▶ Text passage
########

# Mutual information as an image matching metric¶

In which we look at the mutual information measure for comparing images.

>>> # - compatibility with Python 2
>>> from __future__ import print_function  # print('me') instead of print 'me'
>>> from __future__ import division  # 1/2 == 0.5, not 0

>>> # - import common modules
>>> import numpy as np  # the Python array package
>>> import matplotlib.pyplot as plt  # the Python plotting package

>>> # - set gray colormap and nearest neighbor interpolation by default
>>> plt.rcParams['image.cmap'] = 'gray'
>>> plt.rcParams['image.interpolation'] = 'nearest'


Hint

If running in the IPython console, consider running %matplotlib to enable interactive plots. If running in the Jupyter Notebook, use %matplotlib inline.

When the images to match are the same modality and are well aligned, the signal should be similar in corresponding voxels. In that case, a metric like correlation is useful as a measure of how well the images are matched.

########

▶ Information supplied

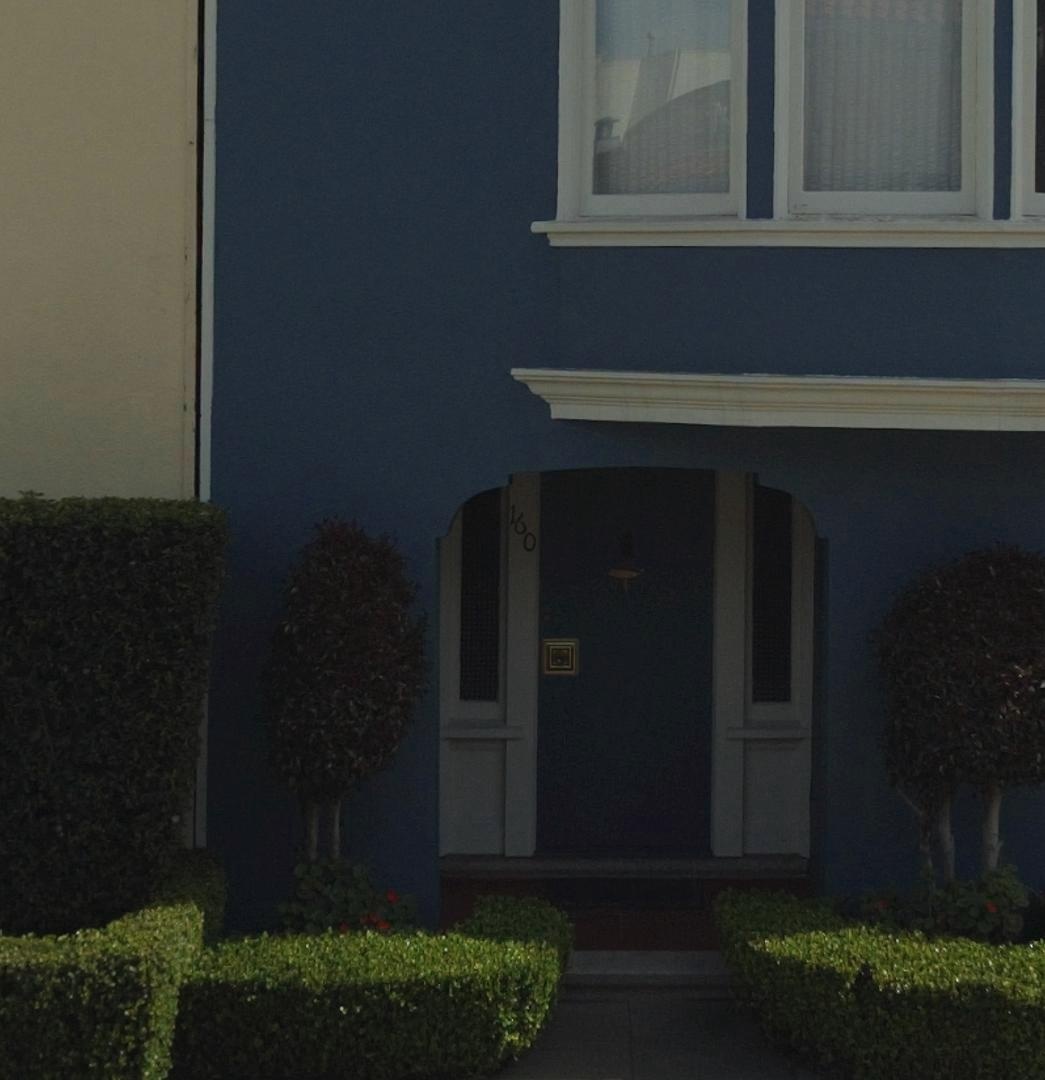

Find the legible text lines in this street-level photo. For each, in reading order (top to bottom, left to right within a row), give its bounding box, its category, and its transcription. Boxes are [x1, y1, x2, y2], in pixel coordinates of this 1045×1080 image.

[507, 501, 538, 555] StreetNumber: 160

########

▶ What you will do
1. Output the passage of the mutual information page starting at "When the images" and ending at "images are matched.", word for word.
2. According to the mutual information page, what metric is useful for measuring how well images match when they are the same modality and well aligned?
3. Take the mutual information page further, continuing on from its last sentence.
The material has no part in this exercise.

▶ Outputs for the tasks
1.
When the images to match are the same modality and are well aligned, the signal should be similar in corresponding voxels. In that case, a metric like correlation is useful as a measure of how well the images are matched.

2. Correlation.

3.
If images are of different modalities, they may well have different signal intensities for the same tissue.

For example, T1-weighted MRI images have low signal in the cerebro-spinal fluid (CSF), but T2-weighted images have high signal in the CSF.

When the T1 and T2 images are well aligned, the voxels containing CSF will correspond spatially, but they will have very different signal. In that case a simple measure like correlation will not capture how well the two images are matched.

Mutual information is a measure of image matching, that does not require the signal to be the same in the two images. It is a measure of how well you can predict the signal in the second image, given the signal intensity in the first.

First let us look at a T1 and T2 image. In fact these images are from the Montreal Neurological Institute (MNI) standard brain atlas : http://www.bic.mni.mcgill.ca/ServicesAtlases/ICBM152NLin2009. See the LICENSE file for copyright and usage of these images.

>>> import nibabel as nib
>>> t1_data = t1_img.get_data()
>>> t2_data = t2_img.get_data()

>>> # Show the images by stacking them left-right with hstack
>>> t1_slice = t1_data[:, :, 94]
>>> t2_slice = t2_data[:, :, 94]
>>> plt.imshow(np.hstack((t1_slice, t2_slice)))
<...>


(png, hires.png, pdf)

The one-dimensional histograms of the example slices:

>>> fig, axes = plt.subplots(1, 2)
>>> axes[0].hist(t1_slice.ravel(), bins=20)
(...)
>>> axes[0].set_title('T1 slice histogram')
<...>
>>> axes[1].hist(t2_slice.ravel(), bins=20)
(...)
>>> axes[1].set_title('T2 slice histogram')
<...>


(png, hires.png, pdf)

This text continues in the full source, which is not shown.